Showing that a measure is finite

Question

I try to solve the following task and I'm not sure, if I did it correct:

Let $(\Omega,\mathfrak{A},\mu)$ be a measure space and $f:\Omega\rightarrow]0,\infty[$ is a measurable function so that $f$ and $\frac{1}{f}$ is $\mu-$integrable. Prove that $\mu$ is a finite measure.

My thoughts:

$\mu$ finite means that $\int \chi_\Omega d\mu = \mu(\Omega)<\infty$. Since $f,\frac{1}{f}$ are integrable we know that: $$\int\limits_\Omega f(x)d\mu <\infty \ \ and \ \int\limits_\Omega \frac{1}{f(x)}d\mu <\infty$$

So $$\infty>\int \chi_{\Omega}*f(x) d\mu \int \chi_{\Omega}*\frac{1}{f(x)}d\mu = \int \chi_{\Omega}*f(x)\frac{1}{f(x)}=\int \chi_\Omega d\mu$$

Is this correct?

Answer 1

No it is not.
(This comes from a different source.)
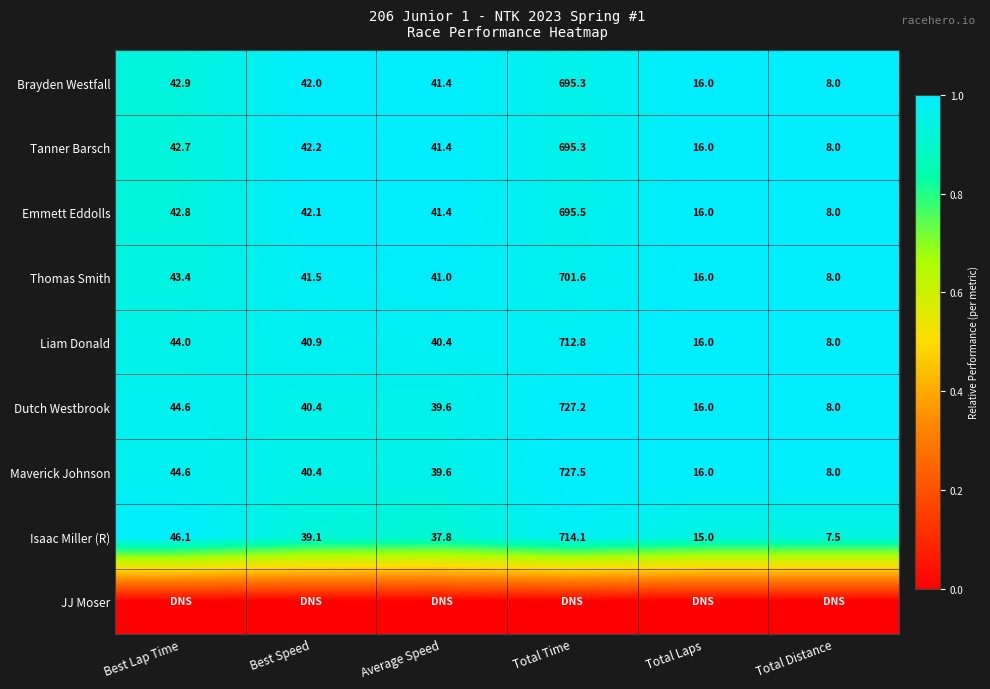

How many data points in Dutch Westbrook are above 40?

3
In general we will have $$ \int_\Omega f(x)\, d\mu \cdot \int_\Omega g(x)\, d\mu \ne \int_\Omega f(x) g(x)\, d\mu $$ To prove your result, use $$ \chi_\Omega = \sqrt f \cdot \frac 1{\sqrt f} $$ and Hölder's inequality with $p = q = 2$.

Answer 2

Estimate: $\mu(f>1)\le\int_{\{f>1\}} f\,d\mu\le\int_\Omega f\,d\mu<\infty$ and $\mu(f\le 1)\le\int_{\{f\le1\}} {1\over f}\,d\mu\le\int_\Omega {1\over f}\,d\mu<\infty$. Therefore $\mu(\Omega)=\mu(f>1)+\mu(f\le 1)<\infty$.